True Beauty

I was working out with K this morning and as the windows of the workout room look out over the pool, I was looking outside. There at the pool were several girls who would be considered beautiful, hot, sexy, whatever adjective you want to throw in there. They had the perfect skin, the perfect hair, and the perfect bikini bodies. And they were cookie cutters. They all looked the same.

I'm not going to lie, as I was running and looking out the window, I couldn't help but be a little tiny bit jealous of their (seeming) perfect-ness. I do believe that I am beautiful, but in my own way. I do not have the bikini body, and I don't get looks and stares and whistles (which I am glad about!!). But there is a small part of a woman's heart that longs to be found attractive and beautiful and lovely.

As I continued to run, I just felt like God told me to look deeper, to look at more than their skin and their sculpted bodies. Beauty does not come from having flawless skin and good hair and the ability to wear a bikini and look good in it. These girls very well might be true beauties, but it isn't because of how they look.

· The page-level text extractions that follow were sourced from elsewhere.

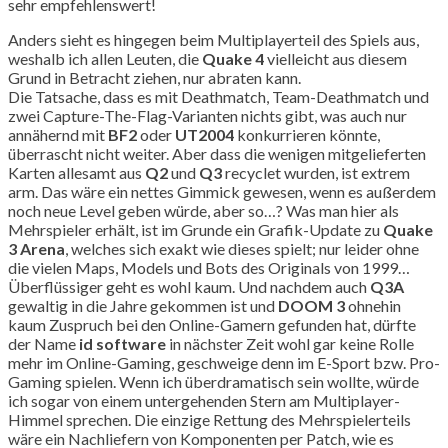
sehr empfehlenswert!
Anders sieht es hingegen beim Multiplayerteil des Spiels aus,
weshalb ich allen Leuten, die
Quake 4
vielleicht aus diesem
Grund in Betracht ziehen, nur abraten kann.
Die Tatsache, dass es mit Deathmatch, Team-Deathmatch und
zwei Capture-The-Flag-Varianten nichts gibt, was auch nur
annähernd mit
BF2
oder
UT2004
konkurrieren könnte,
überrascht nicht weiter. Aber dass die wenigen mitgelieferten
Karten allesamt aus
Q2
und
Q3
recyclet wurden, ist extrem
arm. Das wäre ein nettes Gimmick gewesen, wenn es außerdem
noch neue Level geben würde, aber so…? Was man hier als
Mehrspieler erhält, ist im Grunde ein Grafik-Update zu
Quake
3 Arena
, welches sich exakt wie dieses spielt; nur leider ohne
die vielen Maps, Models und Bots des Originals von 1999…
Überflüssiger geht es wohl kaum. Und nachdem auch
Q3A
gewaltig in die Jahre gekommen ist und
DOOM 3
ohnehin
kaum Zuspruch bei den Online-Gamern gefunden hat, dürfte
der Name
id software
in nächster Zeit wohl gar keine Rolle
mehr im Online-Gaming, geschweige denn im E-Sport bzw. Pro-
Gaming spielen. Wenn ich überdramatisch sein wollte, würde
ich sogar von einem untergehenden Stern am Multiplayer-
Himmel sprechen. Die einzige Rettung des Mehrspielerteils
wäre ein Nachliefern von Komponenten per Patch, wie es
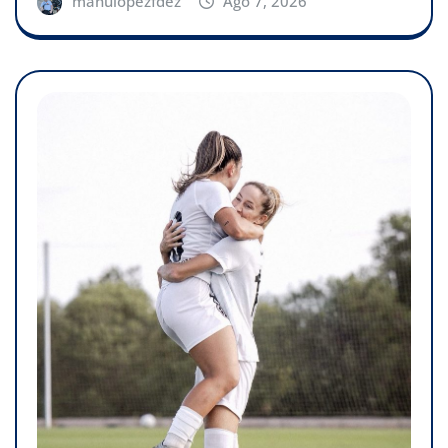
manulopezfdez
Ago 7, 2026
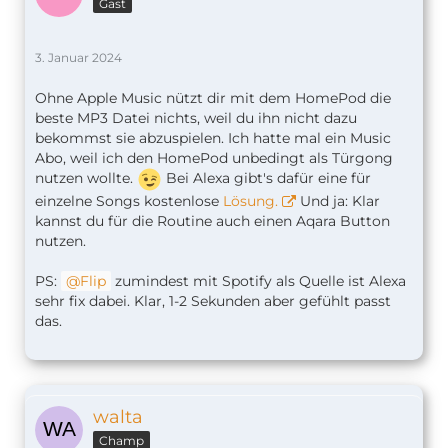
Gast
3. Januar 2024
Ohne Apple Music nützt dir mit dem HomePod die
beste MP3 Datei nichts, weil du ihn nicht dazu
bekommst sie abzuspielen. Ich hatte mal ein Music
Abo, weil ich den HomePod unbedingt als Türgong
nutzen wollte.
Bei Alexa gibt's dafür eine für
einzelne Songs kostenlose
Lösung.
Und ja: Klar
kannst du für die Routine auch einen Aqara Button
nutzen.
PS:
Flip
zumindest mit Spotify als Quelle ist Alexa
sehr fix dabei. Klar, 1-2 Sekunden aber gefühlt passt
das.
walta
Champ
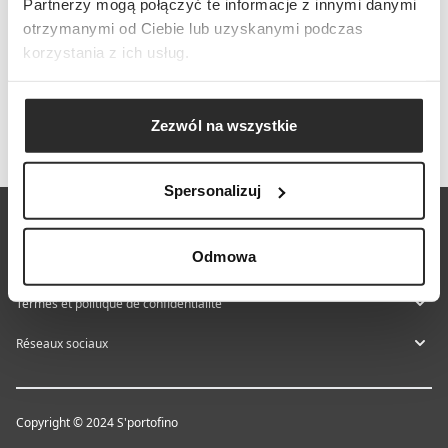
Partnerzy mogą połączyć te informacje z innymi danymi
otrzymanymi od Ciebie lub uzyskanymi podczas
korzystania z ich usług.
Zezwól na wszystkie
Spersonalizuj
À propos de S'portofino
Odmowa
Aide et contact
Termes et politique de confidentialité
Réseaux sociaux
Copyright © 2024 S'portofino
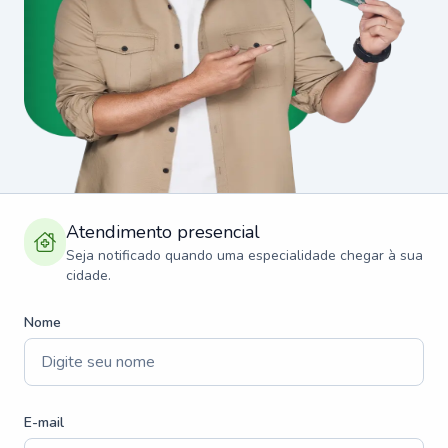
Atendimento presencial
Seja notificado quando uma especialidade chegar à sua
cidade.
Nome
E-mail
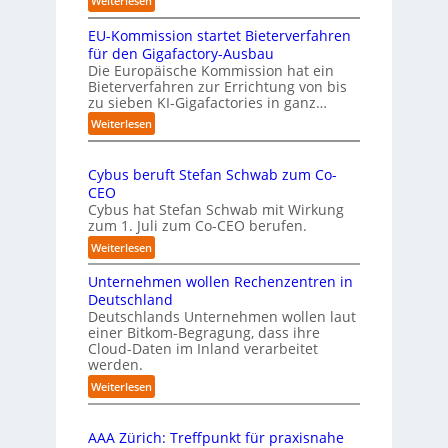
Weiterlesen
n
„
s
EU-Kommission startet Bieterverfahren
E
c
s
für den Gigafactory-Ausbau
h
k
Die Europäische Kommission hat ein
r
Bieterverfahren zur Errichtung von bis
o
u
zu sieben KI-Gigafactories in ganz…
m
m
m
:
Weiterlesen
p
t
E
f
a
U
e
u
Cybus beruft Stefan Schwab zum Co-
-
f
n
CEO
K
d
u
Cybus hat Stefan Schwab mit Wirkung
o
i
n
zum 1. Juli zum Co-CEO berufen.
m
e
d
m
:
Weiterlesen
I
i
v
C
m
s
i
Unternehmen wollen Rechenzentren in
y
p
s
e
b
Deutschland
l
i
l
u
Deutschlands Unternehmen wollen laut
e
o
e
einer Bitkom-Begragung, dass ihre
s
m
n
Cloud-Daten im Inland verarbeitet
b
A
e
s
werden.
e
u
n
t
r
s
:
Weiterlesen
t
a
u
U
b
i
r
f
n
i
e
t
t
AAA Zürich: Treffpunkt für praxisnahe
t
l
r
e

On another note...I am getting ready to put together newsletters to send out from PoHo, and I thought I would read over it before I started. I was just so overwhelmed by one of the articles. It was talking about L who leads the Authentic Manhood study with S. He talked about how the first year they had the study it was very small and discouraging, but this second year has been the opposite. They have seen termendous growth in the size of the group.

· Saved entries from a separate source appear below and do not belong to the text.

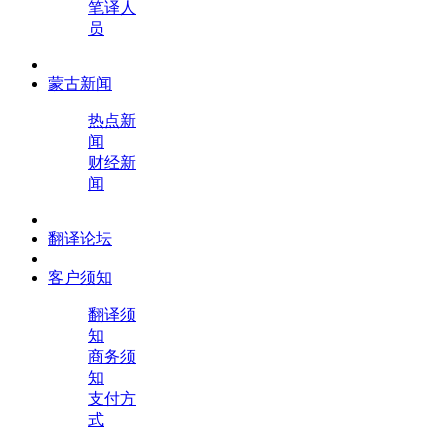
笔译人
员
蒙古新闻
热点新
闻
财经新
闻
翻译论坛
客户须知
翻译须
知
商务须
知
支付方
式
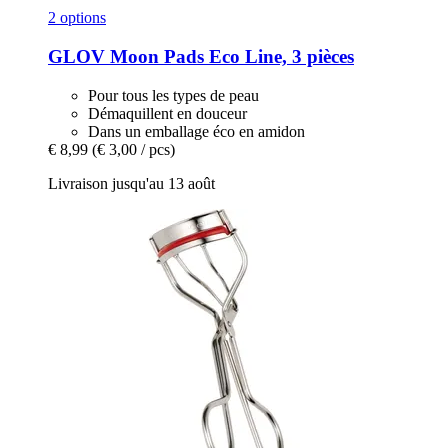
2 options
GLOV
Moon Pads Eco Line, 3 pièces
Pour tous les types de peau
Démaquillent en douceur
Dans un emballage éco en amidon
€ 8,99
(€ 3,00 / pcs)
Livraison jusqu'au 13 août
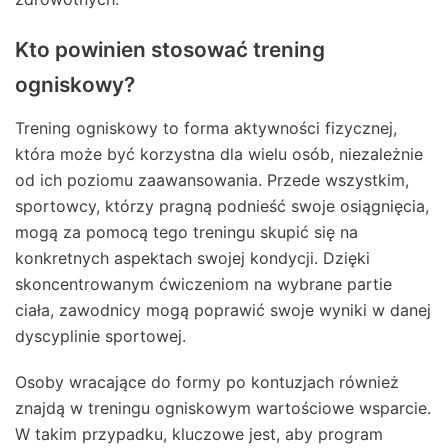
Kto powinien stosować trening
ogniskowy?
Trening ogniskowy to forma aktywności fizycznej,
która może być korzystna dla wielu osób, niezależnie
od ich poziomu zaawansowania. Przede wszystkim,
sportowcy, którzy pragną podnieść swoje osiągnięcia,
mogą za pomocą tego treningu skupić się na
konkretnych aspektach swojej kondycji. Dzięki
skoncentrowanym ćwiczeniom na wybrane partie
ciała, zawodnicy mogą poprawić swoje wyniki w danej
dyscyplinie sportowej.
Osoby wracające do formy po kontuzjach również
znajdą w treningu ogniskowym wartościowe wsparcie.
W takim przypadku, kluczowe jest, aby program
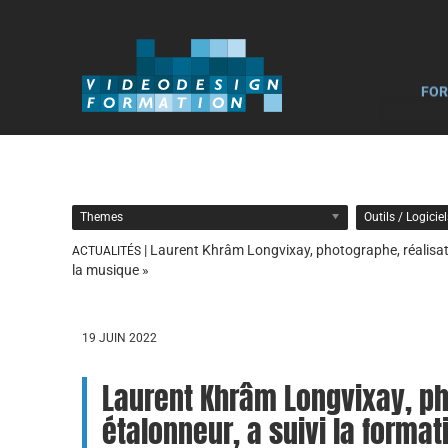
FOR
Themes
Outils / Logicie
| Laurent Khrâm Longvixay, photographe, réalisat
ACTUALITÉS
la musique »
19 JUIN 2022
Laurent Khrâm Longvixay, ph
étalonneur, a suivi la forma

That's where I was just so overwhelmed...I might have shed a few tears...because that is such a huge answer to prayer. When you pray about something for years and years and years and then you see a small glimer of hope that is so encouraging and moving. I have been praying (along with several other women) for many years that God would raise up men who love Him with their whole hearts, who are on fire for Him, who will speak God's name with great boldness and be sold out for Him. Now there is a group of young men who are striving after that specific purpose. What joy overflows my soul at that revelation.

God is always working and moving (I think that is especially true of when we can't see it). Never give up hope for it is always darkest before the dawn.

Peace out yo!

Comments

  1. true dat.
    and we will get men that understand the real definition of beauty. promise. and so does God.

    PS besides they're all gonna end up in the hospital for skin cancer or anorexia. or both.
    no medical bills for us - booyah!